Analogo ragionamento si potrà fare anche per gli immobili la cui proprietà sia riconducibile a più soggetti, ma per questo tema rinviamo all’articolo “La voluntary disclosure e le proprietà immobiliari”.
Ebbene, in caso di compresenza di soggetti tenuti ad assolvere obblighi dichiarativi in relazione alla medesima attività finanziaria o patrimoniale due saranno gli aspetti da tenere in particolare considerazione: i costi della collaborazione e il coordinamento dei soggetti nel disvelamento delle informazioni.

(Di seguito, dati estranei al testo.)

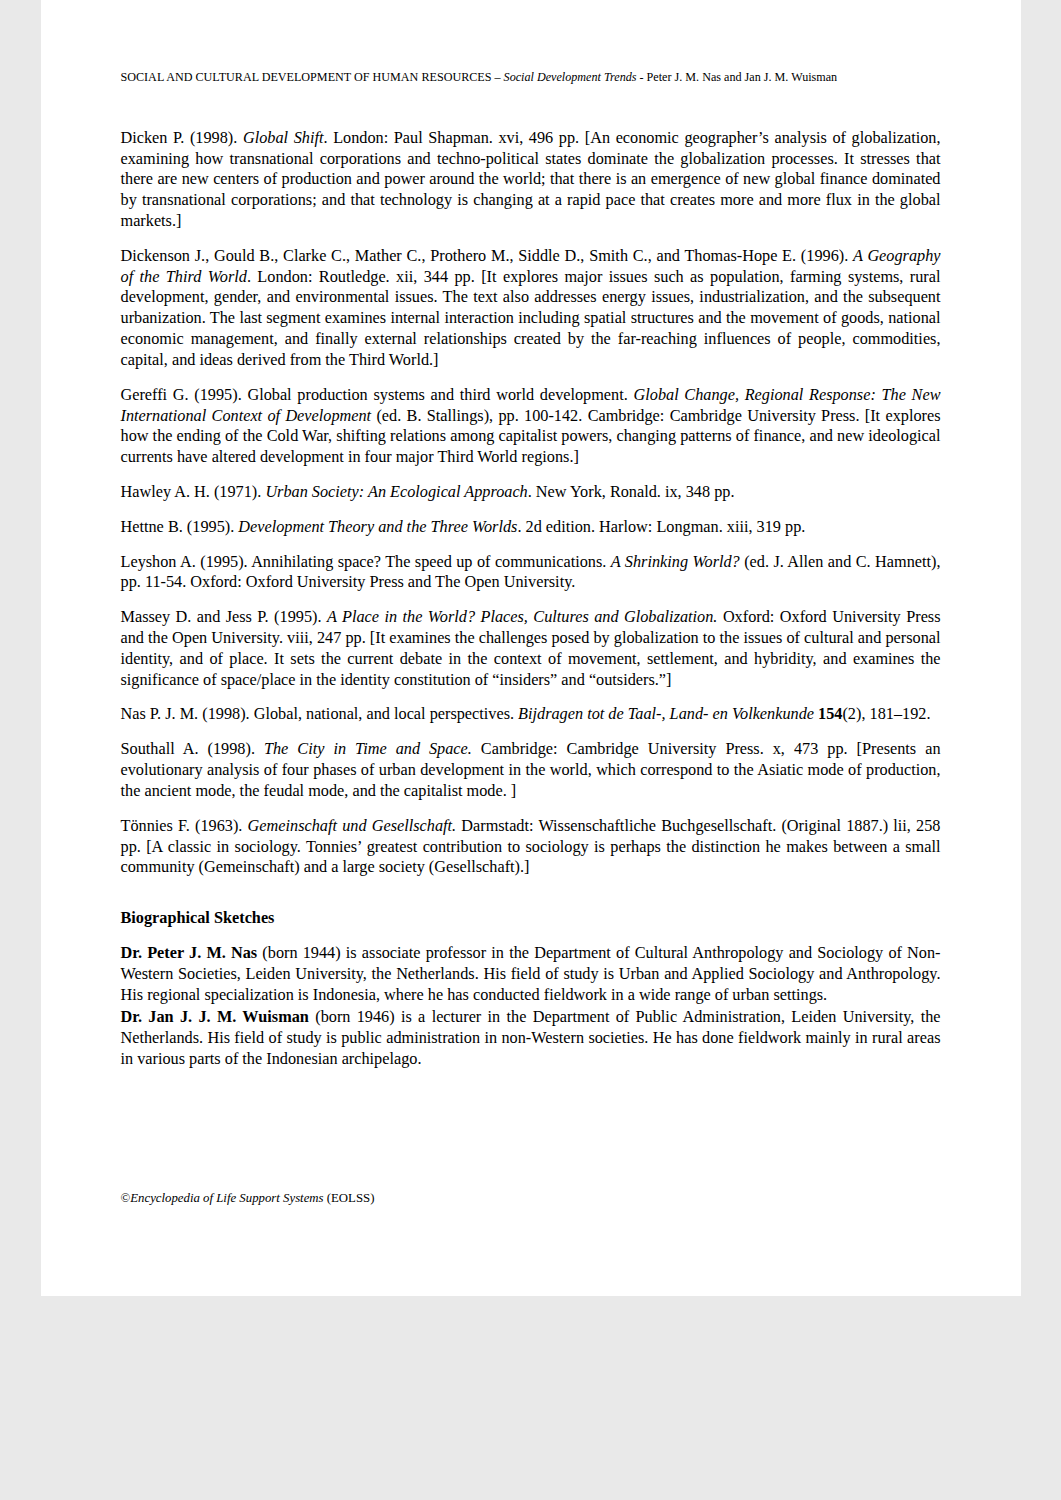SOCIAL AND CULTURAL DEVELOPMENT OF HUMAN RESOURCES – Social Development Trends - Peter J. M. Nas and Jan J. M. Wuisman
Dicken P. (1998). Global Shift. London: Paul Shapman. xvi, 496 pp. [An economic geographer’s analysis of globalization, examining how transnational corporations and techno-political states dominate the globalization processes. It stresses that there are new centers of production and power around the world; that there is an emergence of new global finance dominated by transnational corporations; and that technology is changing at a rapid pace that creates more and more flux in the global markets.]
Dickenson J., Gould B., Clarke C., Mather C., Prothero M., Siddle D., Smith C., and Thomas-Hope E. (1996). A Geography of the Third World. London: Routledge. xii, 344 pp. [It explores major issues such as population, farming systems, rural development, gender, and environmental issues. The text also addresses energy issues, industrialization, and the subsequent urbanization. The last segment examines internal interaction including spatial structures and the movement of goods, national economic management, and finally external relationships created by the far-reaching influences of people, commodities, capital, and ideas derived from the Third World.]
Gereffi G. (1995). Global production systems and third world development. Global Change, Regional Response: The New International Context of Development (ed. B. Stallings), pp. 100-142. Cambridge: Cambridge University Press. [It explores how the ending of the Cold War, shifting relations among capitalist powers, changing patterns of finance, and new ideological currents have altered development in four major Third World regions.]
Hawley A. H. (1971). Urban Society: An Ecological Approach. New York, Ronald. ix, 348 pp.
Hettne B. (1995). Development Theory and the Three Worlds. 2d edition. Harlow: Longman. xiii, 319 pp.
Leyshon A. (1995). Annihilating space? The speed up of communications. A Shrinking World? (ed. J. Allen and C. Hamnett), pp. 11-54. Oxford: Oxford University Press and The Open University.
Massey D. and Jess P. (1995). A Place in the World? Places, Cultures and Globalization. Oxford: Oxford University Press and the Open University. viii, 247 pp. [It examines the challenges posed by globalization to the issues of cultural and personal identity, and of place. It sets the current debate in the context of movement, settlement, and hybridity, and examines the significance of space/place in the identity constitution of “insiders” and “outsiders.”]
Nas P. J. M. (1998). Global, national, and local perspectives. Bijdragen tot de Taal-, Land- en Volkenkunde 154(2), 181–192.
Southall A. (1998). The City in Time and Space. Cambridge: Cambridge University Press. x, 473 pp. [Presents an evolutionary analysis of four phases of urban development in the world, which correspond to the Asiatic mode of production, the ancient mode, the feudal mode, and the capitalist mode. ]
Tönnies F. (1963). Gemeinschaft und Gesellschaft. Darmstadt: Wissenschaftliche Buchgesellschaft. (Original 1887.) lii, 258 pp. [A classic in sociology. Tonnies’ greatest contribution to sociology is perhaps the distinction he makes between a small community (Gemeinschaft) and a large society (Gesellschaft).]
Biographical Sketches
Dr. Peter J. M. Nas (born 1944) is associate professor in the Department of Cultural Anthropology and Sociology of Non-Western Societies, Leiden University, the Netherlands. His field of study is Urban and Applied Sociology and Anthropology. His regional specialization is Indonesia, where he has conducted fieldwork in a wide range of urban settings.
Dr. Jan J. J. M. Wuisman (born 1946) is a lecturer in the Department of Public Administration, Leiden University, the Netherlands. His field of study is public administration in non-Western societies. He has done fieldwork mainly in rural areas in various parts of the Indonesian archipelago.
©Encyclopedia of Life Support Systems (EOLSS)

In ordine al primo aspetto il comma 9 dell’art. 5 quinquies del D. L. 167/90 afferma che “ai soli fini della procedura di collaborazione volontaria, la disponibilità delle attività finanziarie e patrimoniali oggetto di emersione si considera, salva prova contraria, ripartita per ciascun periodo d’imposta, in quote eguali tra tutti coloro che al termine degli stessi ne avevano la disponibilità”. Ne discende che se la disponibilità delle attività è imputata per quota (o nella diversa misura che venga provata) ai soggetti anche gli obblighi dichiarativi e le sanzioni applicabili avranno a oggetto la sola quota.
Più delicato, anche perché lasciato all’accortezza del contribuente che per primo promuove la collaborazione volontaria, è il coordinamento dei vari soggetti coinvolti.
Ricordiamo che il modello di richiesta di accesso alla procedura prevede una sezione rubricata “soggetti collegati” nella quale dovranno essere inseriti i codici fiscali dei soggetti collegati alla stessa posizione. Ne consegue che in caso di posizioni soggettivamente composite l’adesione alla voluntary disclosure da parte di un soggetto porterà all’immediata emersione anche di tutti gli altri soggetti che, se non informati dal primo, con ragionevole certezza si ritroveranno destinatari di un avviso di accertamento fondato su documentazione certa, completa ed esauriente. In pratica, l’adesione da parte di un soggetto comporterà l’attualizzazione del problema per tutti gli altri anche perché l’indicazione del loro coinvolgimento non potrà essere omessa pena la decadenza dai benefici della procedura.
I soggetti collegati dovranno pertanto coordinarsi sia in ordine alla proposizione delle istanze sia in ordine alla presentazione dei documenti.
Anche in questo caso riteniamo che l’approccio “persuasivo” adottato dal legislatore è destinato a produrre i frutti sperati.